= Task to complete =
Transcribe the listing in full, word for word; pictures do not belong in the copy.

= Data excerpt =
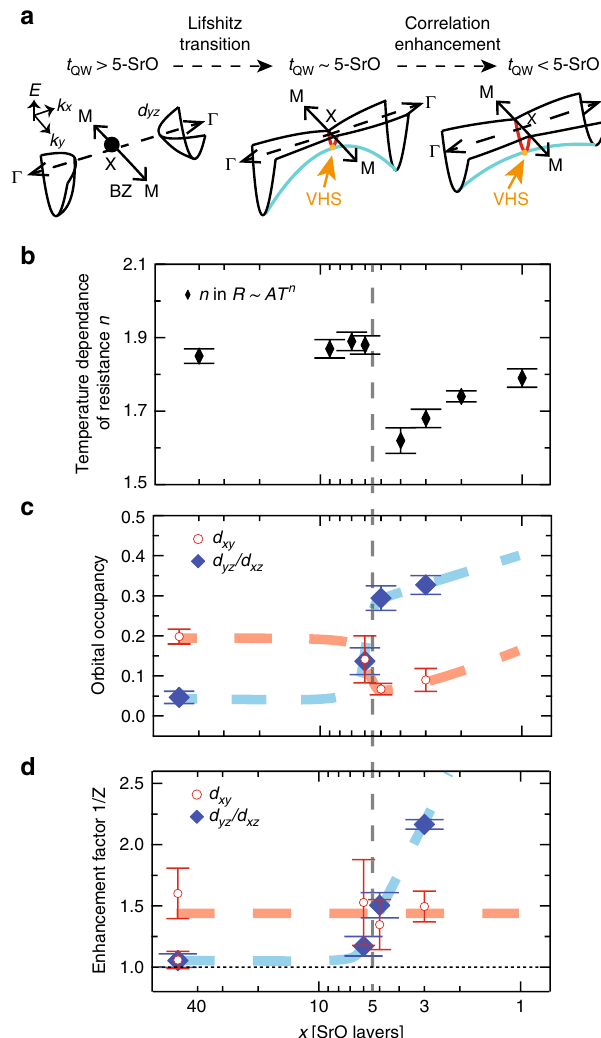
Fig. 4 Fermi surface topology and interlayer coupling a The schematics of Lifshitz transition and the effect of interlayer coupling as a function of t . QW The red and light-blue lines highlight the electron- and hole-like dispersion, respectively. After Lifshitz transition, the electron correlations in the quantum well are enhanced by the effect of interface – interface coupling, making the Van Hove singularity (VHS) deeper and the bandwidth around the Γ point shallower. b The temperature dependence of the resistance ( R (cid:2) AT n ) from the transport measurement in refs. 16 , showing the phase transition. c Evolution of orbital occupancy for orbital ( d xy (red circle) and d yz = xz (blue diamond) orbitals as a function of t . The total occupancy of the d yz = xz QW orbitals is twice of the value shown here, because of the degeneracy. d Electron mass enhancement factor 1 = Z for each orbital, d xy (red circle) and light d yz = xz (blue diamond) as a function of t . The red and blue dashed lines QW in c and d are guides to the eye for other thickness structures. The vertical black dashed line in b – d separates the two distinct phases of the system 15,16 . The error bars in c , d are estimated by absolute maximum variations of peak positions obtained by Lorentzian fi ttings for EDC and absence of strain relaxation/dislocations were con fi rmed by using transmission electron microscopy . The pseudocubic lattice parameter of SmTiO 3 is about 3.9 Å . The detail of the growth can be found in refs. 51,52 . To measure the interface directly, only two quasi-unit cells of top layer SmTiO 3 , which acts as the capping layer to both protect and create the interface states at once, are used. Photoemission measurement . ARPES measurements were performed at the Beamline 4.0.3 (MERLIN) of the Advanced Light Source in Berkeley, California.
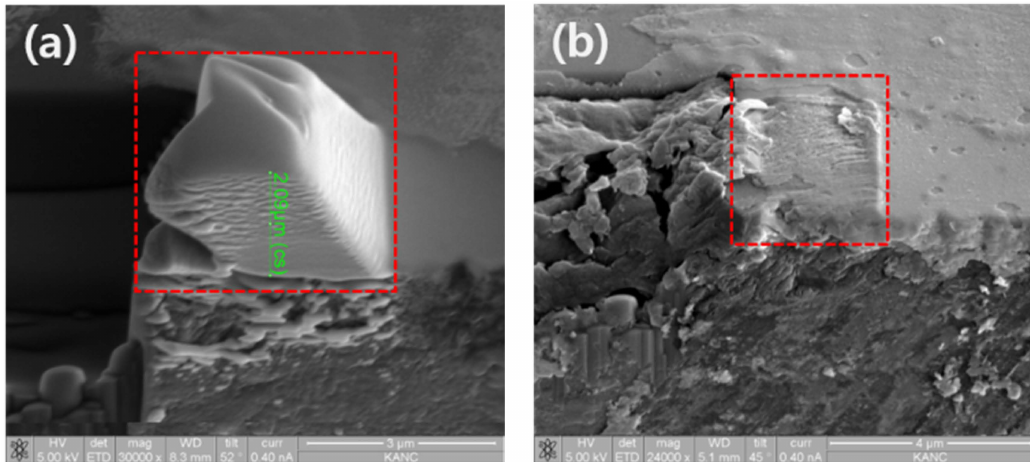
Figure 7. SEM images of ( a ) 2.09 µ m Pt coating; ( b ) after etching with aqua regia for 8 h.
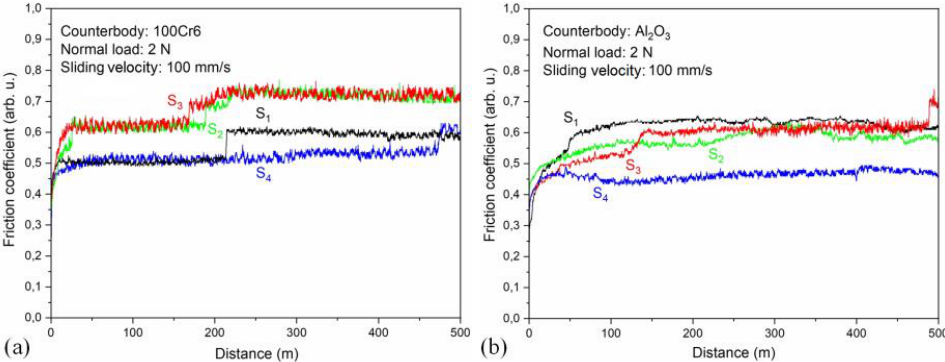
Figure 12. Coefficient of friction as a function of sliding distance measured by ball-on-disc method: ( a ) 100Cr6, ( b ) Al 2 O 3 counter bodies on the (Cr 1−x Al x )N coating.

= Response below =
Fig. 4 Fermi surface topology and interlayer coupling a The schematics of Lifshitz transition and the effect of interlayer coupling as a function of t . QW The red and light-blue lines highlight the electron- and hole-like dispersion, respectively. After Lifshitz transition, the electron correlations in the quantum well are enhanced by the effect of interface – interface coupling, making the Van Hove singularity (VHS) deeper and the bandwidth around the Γ point shallower. b The temperature dependence of the resistance ( R (cid:2) AT n ) from the transport measurement in refs. 16 , showing the phase transition. c Evolution of orbital occupancy for orbital ( d xy (red circle) and d yz = xz (blue diamond) orbitals as a function of t . The total occupancy of the d yz = xz QW orbitals is twice of the value shown here, because of the degeneracy. d Electron mass enhancement factor 1 = Z for each orbital, d xy (red circle) and light d yz = xz (blue diamond) as a function of t . The red and blue dashed lines QW in c and d are guides to the eye for other thickness structures. The vertical black dashed line in b – d separates the two distinct phases of the system 15,16 . The error bars in c , d are estimated by absolute maximum variations of peak positions obtained by Lorentzian fi ttings for EDC and absence of strain relaxation/dislocations were con fi rmed by using transmission electron microscopy . The pseudocubic lattice parameter of SmTiO 3 is about 3.9 Å . The detail of the growth can be found in refs. 51,52 . To measure the interface directly, only two quasi-unit cells of top layer SmTiO 3 , which acts as the capping layer to both protect and create the interface states at once, are used. Photoemission measurement . ARPES measurements were performed at the Beamline 4.0.3 (MERLIN) of the Advanced Light Source in Berkeley, California.
Figure 7. SEM images of ( a ) 2.09 µ m Pt coating; ( b ) after etching with aqua regia for 8 h.
Figure 12. Coefficient of friction as a function of sliding distance measured by ball-on-disc method: ( a ) 100Cr6, ( b ) Al 2 O 3 counter bodies on the (Cr 1−x Al x )N coating.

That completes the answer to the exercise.